» YOUR ASSIGNMENT
In the listing, starting with the line that contains "danceability, energy" and going on through the line that contains "Count the number of categories in the chart.", swap "chart" for "graph" and leave everything else the same. Give back only those lines.
________________
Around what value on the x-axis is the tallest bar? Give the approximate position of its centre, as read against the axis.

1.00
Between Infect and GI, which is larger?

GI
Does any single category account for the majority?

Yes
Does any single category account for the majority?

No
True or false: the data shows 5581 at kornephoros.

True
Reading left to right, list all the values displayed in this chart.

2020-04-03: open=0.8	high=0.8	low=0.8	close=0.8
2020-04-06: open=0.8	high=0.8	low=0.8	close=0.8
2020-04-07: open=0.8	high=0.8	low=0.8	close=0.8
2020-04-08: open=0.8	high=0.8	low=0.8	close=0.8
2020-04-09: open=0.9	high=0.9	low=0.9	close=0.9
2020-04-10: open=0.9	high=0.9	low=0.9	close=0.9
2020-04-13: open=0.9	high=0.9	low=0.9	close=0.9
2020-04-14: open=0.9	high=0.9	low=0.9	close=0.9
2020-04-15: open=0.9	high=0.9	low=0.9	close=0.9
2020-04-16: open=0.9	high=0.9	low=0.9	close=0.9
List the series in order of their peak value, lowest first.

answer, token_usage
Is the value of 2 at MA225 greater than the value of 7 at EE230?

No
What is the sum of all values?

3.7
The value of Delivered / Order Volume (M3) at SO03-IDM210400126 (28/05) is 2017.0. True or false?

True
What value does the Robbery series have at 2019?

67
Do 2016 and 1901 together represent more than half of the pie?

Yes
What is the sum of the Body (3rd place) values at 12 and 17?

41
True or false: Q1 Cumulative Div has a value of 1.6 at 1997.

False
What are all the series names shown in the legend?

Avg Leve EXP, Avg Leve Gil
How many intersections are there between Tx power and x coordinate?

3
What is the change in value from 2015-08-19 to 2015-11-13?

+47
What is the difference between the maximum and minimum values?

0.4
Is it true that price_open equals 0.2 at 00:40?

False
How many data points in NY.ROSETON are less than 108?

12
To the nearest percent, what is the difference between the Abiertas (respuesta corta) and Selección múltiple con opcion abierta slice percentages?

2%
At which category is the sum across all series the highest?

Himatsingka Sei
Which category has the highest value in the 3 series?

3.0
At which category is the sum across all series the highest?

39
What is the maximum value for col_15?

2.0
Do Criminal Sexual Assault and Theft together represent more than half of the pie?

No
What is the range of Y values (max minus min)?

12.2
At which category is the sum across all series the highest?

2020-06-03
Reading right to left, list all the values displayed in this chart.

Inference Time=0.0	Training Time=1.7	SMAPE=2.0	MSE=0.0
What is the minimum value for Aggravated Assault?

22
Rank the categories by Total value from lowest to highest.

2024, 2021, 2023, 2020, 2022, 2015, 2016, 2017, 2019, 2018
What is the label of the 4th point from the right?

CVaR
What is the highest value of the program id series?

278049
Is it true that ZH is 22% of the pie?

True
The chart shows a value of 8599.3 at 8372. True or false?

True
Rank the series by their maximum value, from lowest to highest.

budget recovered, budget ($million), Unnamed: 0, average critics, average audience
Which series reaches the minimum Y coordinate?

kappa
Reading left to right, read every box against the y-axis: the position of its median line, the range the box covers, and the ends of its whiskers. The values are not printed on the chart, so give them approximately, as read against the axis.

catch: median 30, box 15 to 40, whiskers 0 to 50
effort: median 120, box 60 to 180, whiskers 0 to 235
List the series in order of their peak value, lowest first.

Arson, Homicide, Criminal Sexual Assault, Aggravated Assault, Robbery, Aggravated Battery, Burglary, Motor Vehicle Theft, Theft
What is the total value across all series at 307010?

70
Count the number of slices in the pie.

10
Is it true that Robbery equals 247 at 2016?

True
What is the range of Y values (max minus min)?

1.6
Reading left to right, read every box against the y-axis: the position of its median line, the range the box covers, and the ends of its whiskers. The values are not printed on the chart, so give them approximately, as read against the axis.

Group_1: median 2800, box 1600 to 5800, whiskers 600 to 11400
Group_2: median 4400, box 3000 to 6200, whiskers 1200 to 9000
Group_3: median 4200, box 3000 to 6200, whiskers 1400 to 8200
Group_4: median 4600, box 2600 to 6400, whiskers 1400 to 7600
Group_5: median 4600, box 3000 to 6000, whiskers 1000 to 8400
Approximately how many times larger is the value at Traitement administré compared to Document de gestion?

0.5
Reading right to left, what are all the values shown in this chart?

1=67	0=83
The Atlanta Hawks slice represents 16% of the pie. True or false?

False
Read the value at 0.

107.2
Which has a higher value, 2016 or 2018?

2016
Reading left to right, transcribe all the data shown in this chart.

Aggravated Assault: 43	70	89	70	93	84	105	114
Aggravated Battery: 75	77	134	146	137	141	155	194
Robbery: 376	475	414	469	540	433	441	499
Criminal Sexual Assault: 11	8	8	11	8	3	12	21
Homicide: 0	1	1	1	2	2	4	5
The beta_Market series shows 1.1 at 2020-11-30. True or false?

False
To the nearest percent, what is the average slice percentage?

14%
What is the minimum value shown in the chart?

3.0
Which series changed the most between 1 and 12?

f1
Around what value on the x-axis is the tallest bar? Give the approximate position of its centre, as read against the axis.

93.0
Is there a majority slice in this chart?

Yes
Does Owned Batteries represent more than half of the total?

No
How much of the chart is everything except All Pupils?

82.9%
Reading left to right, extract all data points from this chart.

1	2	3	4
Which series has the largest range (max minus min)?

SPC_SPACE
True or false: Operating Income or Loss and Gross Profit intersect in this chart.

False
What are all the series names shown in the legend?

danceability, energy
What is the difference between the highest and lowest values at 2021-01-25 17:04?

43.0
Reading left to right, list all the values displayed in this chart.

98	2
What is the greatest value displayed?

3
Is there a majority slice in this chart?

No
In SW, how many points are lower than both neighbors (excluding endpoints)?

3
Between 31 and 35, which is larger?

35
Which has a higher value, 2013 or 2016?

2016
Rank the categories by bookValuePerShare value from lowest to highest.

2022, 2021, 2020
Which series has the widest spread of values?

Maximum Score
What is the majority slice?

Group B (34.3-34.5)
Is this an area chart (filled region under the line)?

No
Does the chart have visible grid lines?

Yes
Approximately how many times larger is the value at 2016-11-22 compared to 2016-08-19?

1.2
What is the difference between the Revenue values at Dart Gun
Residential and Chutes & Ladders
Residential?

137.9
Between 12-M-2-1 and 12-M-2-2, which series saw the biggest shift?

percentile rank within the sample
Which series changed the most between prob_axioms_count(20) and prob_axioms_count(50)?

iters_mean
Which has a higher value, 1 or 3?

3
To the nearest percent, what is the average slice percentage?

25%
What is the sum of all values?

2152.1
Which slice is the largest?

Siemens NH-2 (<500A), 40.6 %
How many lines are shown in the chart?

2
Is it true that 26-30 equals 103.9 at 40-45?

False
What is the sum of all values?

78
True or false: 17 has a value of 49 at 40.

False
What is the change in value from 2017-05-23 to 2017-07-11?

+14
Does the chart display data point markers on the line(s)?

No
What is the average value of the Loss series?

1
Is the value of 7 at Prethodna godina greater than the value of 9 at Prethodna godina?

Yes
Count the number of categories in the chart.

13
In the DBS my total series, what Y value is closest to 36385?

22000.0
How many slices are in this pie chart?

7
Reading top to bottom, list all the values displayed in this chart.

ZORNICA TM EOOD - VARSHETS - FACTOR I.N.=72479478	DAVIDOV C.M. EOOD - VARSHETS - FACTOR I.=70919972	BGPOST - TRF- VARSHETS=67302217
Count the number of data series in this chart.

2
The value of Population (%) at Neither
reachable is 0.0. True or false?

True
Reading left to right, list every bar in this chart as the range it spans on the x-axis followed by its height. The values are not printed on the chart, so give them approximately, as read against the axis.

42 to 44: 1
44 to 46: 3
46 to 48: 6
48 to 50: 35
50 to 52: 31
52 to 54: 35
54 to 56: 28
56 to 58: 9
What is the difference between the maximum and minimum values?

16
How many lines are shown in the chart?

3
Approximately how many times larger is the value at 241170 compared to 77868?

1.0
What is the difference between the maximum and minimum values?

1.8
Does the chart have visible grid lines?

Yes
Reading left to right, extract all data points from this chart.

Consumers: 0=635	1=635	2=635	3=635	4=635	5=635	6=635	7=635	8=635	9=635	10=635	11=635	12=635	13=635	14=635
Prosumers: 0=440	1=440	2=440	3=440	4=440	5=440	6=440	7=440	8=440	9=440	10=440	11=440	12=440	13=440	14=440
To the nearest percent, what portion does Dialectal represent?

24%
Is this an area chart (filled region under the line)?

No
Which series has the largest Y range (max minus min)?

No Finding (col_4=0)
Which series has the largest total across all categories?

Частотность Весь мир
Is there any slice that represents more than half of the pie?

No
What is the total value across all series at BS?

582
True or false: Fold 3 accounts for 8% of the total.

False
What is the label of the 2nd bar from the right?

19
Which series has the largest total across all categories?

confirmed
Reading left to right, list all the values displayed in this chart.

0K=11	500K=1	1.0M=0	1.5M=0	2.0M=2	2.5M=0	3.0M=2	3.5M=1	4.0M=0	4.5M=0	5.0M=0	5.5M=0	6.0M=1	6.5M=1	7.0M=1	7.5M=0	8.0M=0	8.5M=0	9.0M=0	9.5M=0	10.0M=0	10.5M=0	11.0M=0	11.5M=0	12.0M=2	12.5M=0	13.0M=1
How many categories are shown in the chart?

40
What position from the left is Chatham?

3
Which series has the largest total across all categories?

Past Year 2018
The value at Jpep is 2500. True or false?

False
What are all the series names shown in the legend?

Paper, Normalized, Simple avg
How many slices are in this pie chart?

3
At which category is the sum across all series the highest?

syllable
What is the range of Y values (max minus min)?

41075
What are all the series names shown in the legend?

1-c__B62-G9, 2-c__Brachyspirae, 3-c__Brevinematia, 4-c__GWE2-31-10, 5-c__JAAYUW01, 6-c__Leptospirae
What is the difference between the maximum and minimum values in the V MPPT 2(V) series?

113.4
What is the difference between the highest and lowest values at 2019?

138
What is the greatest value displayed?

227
________________
» WRITTEN RESPONSE
danceability, energy
What is the difference between the highest and lowest values at 2021-01-25 17:04?

43.0
Reading left to right, list all the values displayed in this graph.

98	2
What is the greatest value displayed?

3
Is there a majority slice in this graph?

No
In SW, how many points are lower than both neighbors (excluding endpoints)?

3
Between 31 and 35, which is larger?

35
Which has a higher value, 2013 or 2016?

2016
Rank the categories by bookValuePerShare value from lowest to highest.

2022, 2021, 2020
Which series has the widest spread of values?

Maximum Score
What is the majority slice?

Group B (34.3-34.5)
Is this an area graph (filled region under the line)?

No
Does the graph have visible grid lines?

Yes
Approximately how many times larger is the value at 2016-11-22 compared to 2016-08-19?

1.2
What is the difference between the Revenue values at Dart Gun
Residential and Chutes & Ladders
Residential?

137.9
Between 12-M-2-1 and 12-M-2-2, which series saw the biggest shift?

percentile rank within the sample
Which series changed the most between prob_axioms_count(20) and prob_axioms_count(50)?

iters_mean
Which has a higher value, 1 or 3?

3
To the nearest percent, what is the average slice percentage?

25%
What is the sum of all values?

2152.1
Which slice is the largest?

Siemens NH-2 (<500A), 40.6 %
How many lines are shown in the graph?

2
Is it true that 26-30 equals 103.9 at 40-45?

False
What is the sum of all values?

78
True or false: 17 has a value of 49 at 40.

False
What is the change in value from 2017-05-23 to 2017-07-11?

+14
Does the graph display data point markers on the line(s)?

No
What is the average value of the Loss series?

1
Is the value of 7 at Prethodna godina greater than the value of 9 at Prethodna godina?

Yes
Count the number of categories in the graph.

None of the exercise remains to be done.